====== SOURCE MATERIAL ======

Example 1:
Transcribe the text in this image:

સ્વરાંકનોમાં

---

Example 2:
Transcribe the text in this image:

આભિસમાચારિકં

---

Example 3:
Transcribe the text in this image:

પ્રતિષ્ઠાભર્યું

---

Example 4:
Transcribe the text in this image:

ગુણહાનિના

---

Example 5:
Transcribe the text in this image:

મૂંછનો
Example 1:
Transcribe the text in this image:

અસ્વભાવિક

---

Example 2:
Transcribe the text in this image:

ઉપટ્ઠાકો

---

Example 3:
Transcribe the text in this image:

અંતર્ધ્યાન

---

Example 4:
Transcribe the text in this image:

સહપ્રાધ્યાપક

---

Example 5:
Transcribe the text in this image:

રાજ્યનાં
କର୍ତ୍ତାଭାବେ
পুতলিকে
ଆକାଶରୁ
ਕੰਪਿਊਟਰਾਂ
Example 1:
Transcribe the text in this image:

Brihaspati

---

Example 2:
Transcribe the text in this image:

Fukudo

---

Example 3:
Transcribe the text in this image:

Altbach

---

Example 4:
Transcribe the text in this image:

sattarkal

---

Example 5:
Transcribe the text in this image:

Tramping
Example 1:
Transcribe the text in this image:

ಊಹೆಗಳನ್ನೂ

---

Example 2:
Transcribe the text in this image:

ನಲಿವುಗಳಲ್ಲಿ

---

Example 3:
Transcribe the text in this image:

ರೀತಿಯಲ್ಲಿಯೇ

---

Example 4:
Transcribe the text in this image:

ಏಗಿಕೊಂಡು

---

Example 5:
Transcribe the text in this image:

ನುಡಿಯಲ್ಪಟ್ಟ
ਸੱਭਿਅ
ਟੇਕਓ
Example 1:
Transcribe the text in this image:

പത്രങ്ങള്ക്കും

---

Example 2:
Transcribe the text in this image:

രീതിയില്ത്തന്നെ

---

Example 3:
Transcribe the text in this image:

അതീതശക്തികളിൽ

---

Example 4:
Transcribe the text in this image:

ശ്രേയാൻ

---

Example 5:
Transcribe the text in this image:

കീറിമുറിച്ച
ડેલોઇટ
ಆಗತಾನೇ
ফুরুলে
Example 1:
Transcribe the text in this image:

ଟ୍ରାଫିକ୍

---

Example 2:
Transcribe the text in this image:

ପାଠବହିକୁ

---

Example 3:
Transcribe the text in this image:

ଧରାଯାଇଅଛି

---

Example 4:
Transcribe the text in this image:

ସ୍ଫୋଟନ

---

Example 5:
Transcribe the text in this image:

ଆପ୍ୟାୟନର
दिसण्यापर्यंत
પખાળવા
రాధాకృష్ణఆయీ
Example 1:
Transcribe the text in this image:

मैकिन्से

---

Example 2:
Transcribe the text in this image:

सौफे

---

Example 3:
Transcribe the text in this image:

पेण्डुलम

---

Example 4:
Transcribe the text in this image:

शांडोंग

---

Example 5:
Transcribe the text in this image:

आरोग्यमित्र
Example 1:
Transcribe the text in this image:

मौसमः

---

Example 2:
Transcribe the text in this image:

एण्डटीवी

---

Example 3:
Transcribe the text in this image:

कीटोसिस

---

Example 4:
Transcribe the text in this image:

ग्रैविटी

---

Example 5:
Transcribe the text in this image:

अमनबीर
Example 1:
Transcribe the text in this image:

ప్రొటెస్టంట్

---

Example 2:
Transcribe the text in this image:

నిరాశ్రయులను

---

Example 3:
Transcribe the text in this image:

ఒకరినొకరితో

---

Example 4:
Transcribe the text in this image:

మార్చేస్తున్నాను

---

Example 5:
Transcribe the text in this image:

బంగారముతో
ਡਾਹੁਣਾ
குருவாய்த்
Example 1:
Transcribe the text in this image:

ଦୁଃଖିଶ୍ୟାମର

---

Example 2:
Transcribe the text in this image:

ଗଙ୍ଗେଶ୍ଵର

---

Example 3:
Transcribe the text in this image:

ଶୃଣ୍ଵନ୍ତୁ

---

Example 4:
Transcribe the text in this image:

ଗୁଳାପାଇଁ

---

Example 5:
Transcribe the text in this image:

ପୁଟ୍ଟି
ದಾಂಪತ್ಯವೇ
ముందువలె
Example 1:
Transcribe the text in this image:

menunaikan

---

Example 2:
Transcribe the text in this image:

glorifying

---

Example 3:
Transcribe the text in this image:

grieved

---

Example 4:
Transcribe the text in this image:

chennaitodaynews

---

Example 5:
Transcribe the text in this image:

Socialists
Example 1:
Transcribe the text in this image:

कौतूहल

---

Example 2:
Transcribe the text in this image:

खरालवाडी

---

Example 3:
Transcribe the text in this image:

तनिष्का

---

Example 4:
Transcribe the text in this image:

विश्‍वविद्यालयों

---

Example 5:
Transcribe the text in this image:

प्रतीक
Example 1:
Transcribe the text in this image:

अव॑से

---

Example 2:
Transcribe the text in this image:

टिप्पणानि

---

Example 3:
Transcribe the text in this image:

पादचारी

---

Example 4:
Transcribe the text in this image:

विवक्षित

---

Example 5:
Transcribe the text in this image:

======

▸ **WHAT NEEDS TO BE DONE**: Copy every row above into your reply with no changes.

▸ **SOLUTION FOR THIS PROBLEM**:
Example 1:
Transcribe the text in this image:

સ્વરાંકનોમાં

---

Example 2:
Transcribe the text in this image:

આભિસમાચારિકં

---

Example 3:
Transcribe the text in this image:

પ્રતિષ્ઠાભર્યું

---

Example 4:
Transcribe the text in this image:

ગુણહાનિના

---

Example 5:
Transcribe the text in this image:

મૂંછનો
Example 1:
Transcribe the text in this image:

અસ્વભાવિક

---

Example 2:
Transcribe the text in this image:

ઉપટ્ઠાકો

---

Example 3:
Transcribe the text in this image:

અંતર્ધ્યાન

---

Example 4:
Transcribe the text in this image:

સહપ્રાધ્યાપક

---

Example 5:
Transcribe the text in this image:

રાજ્યનાં
କର୍ତ୍ତାଭାବେ
পুতলিকে
ଆକାଶରୁ
ਕੰਪਿਊਟਰਾਂ
Example 1:
Transcribe the text in this image:

Brihaspati

---

Example 2:
Transcribe the text in this image:

Fukudo

---

Example 3:
Transcribe the text in this image:

Altbach

---

Example 4:
Transcribe the text in this image:

sattarkal

---

Example 5:
Transcribe the text in this image:

Tramping
Example 1:
Transcribe the text in this image:

ಊಹೆಗಳನ್ನೂ

---

Example 2:
Transcribe the text in this image:

ನಲಿವುಗಳಲ್ಲಿ

---

Example 3:
Transcribe the text in this image:

ರೀತಿಯಲ್ಲಿಯೇ

---

Example 4:
Transcribe the text in this image:

ಏಗಿಕೊಂಡು

---

Example 5:
Transcribe the text in this image:

ನುಡಿಯಲ್ಪಟ್ಟ
ਸੱਭਿਅ
ਟੇਕਓ
Example 1:
Transcribe the text in this image:

പത്രങ്ങള്ക്കും

---

Example 2:
Transcribe the text in this image:

രീതിയില്ത്തന്നെ

---

Example 3:
Transcribe the text in this image:

അതീതശക്തികളിൽ

---

Example 4:
Transcribe the text in this image:

ശ്രേയാൻ

---

Example 5:
Transcribe the text in this image:

കീറിമുറിച്ച
ડેલોઇટ
ಆಗತಾನೇ
ফুরুলে
Example 1:
Transcribe the text in this image:

ଟ୍ରାଫିକ୍

---

Example 2:
Transcribe the text in this image:

ପାଠବହିକୁ

---

Example 3:
Transcribe the text in this image:

ଧରାଯାଇଅଛି

---

Example 4:
Transcribe the text in this image:

ସ୍ଫୋଟନ

---

Example 5:
Transcribe the text in this image:

ଆପ୍ୟାୟନର
दिसण्यापर्यंत
પખાળવા
రాధాకృష్ణఆయీ
Example 1:
Transcribe the text in this image:

मैकिन्से

---

Example 2:
Transcribe the text in this image:

सौफे

---

Example 3:
Transcribe the text in this image:

पेण्डुलम

---

Example 4:
Transcribe the text in this image:

शांडोंग

---

Example 5:
Transcribe the text in this image:

आरोग्यमित्र
Example 1:
Transcribe the text in this image:

मौसमः

---

Example 2:
Transcribe the text in this image:

एण्डटीवी

---

Example 3:
Transcribe the text in this image:

कीटोसिस

---

Example 4:
Transcribe the text in this image:

ग्रैविटी

---

Example 5:
Transcribe the text in this image:

अमनबीर
Example 1:
Transcribe the text in this image:

ప్రొటెస్టంట్

---

Example 2:
Transcribe the text in this image:

నిరాశ్రయులను

---

Example 3:
Transcribe the text in this image:

ఒకరినొకరితో

---

Example 4:
Transcribe the text in this image:

మార్చేస్తున్నాను

---

Example 5:
Transcribe the text in this image:

బంగారముతో
ਡਾਹੁਣਾ
குருவாய்த்
Example 1:
Transcribe the text in this image:

ଦୁଃଖିଶ୍ୟାମର

---

Example 2:
Transcribe the text in this image:

ଗଙ୍ଗେଶ୍ଵର

---

Example 3:
Transcribe the text in this image:

ଶୃଣ୍ଵନ୍ତୁ

---

Example 4:
Transcribe the text in this image:

ଗୁଳାପାଇଁ

---

Example 5:
Transcribe the text in this image:

ପୁଟ୍ଟି
ದಾಂಪತ್ಯವೇ
ముందువలె
Example 1:
Transcribe the text in this image:

menunaikan

---

Example 2:
Transcribe the text in this image:

glorifying

---

Example 3:
Transcribe the text in this image:

grieved

---

Example 4:
Transcribe the text in this image:

chennaitodaynews

---

Example 5:
Transcribe the text in this image:

Socialists
Example 1:
Transcribe the text in this image:

कौतूहल

---

Example 2:
Transcribe the text in this image:

खरालवाडी

---

Example 3:
Transcribe the text in this image:

तनिष्का

---

Example 4:
Transcribe the text in this image:

विश्‍वविद्यालयों

---

Example 5:
Transcribe the text in this image:

प्रतीक
Example 1:
Transcribe the text in this image:

अव॑से

---

Example 2:
Transcribe the text in this image:

टिप्पणानि

---

Example 3:
Transcribe the text in this image:

पादचारी

---

Example 4:
Transcribe the text in this image:

विवक्षित

---

Example 5:
Transcribe the text in this image:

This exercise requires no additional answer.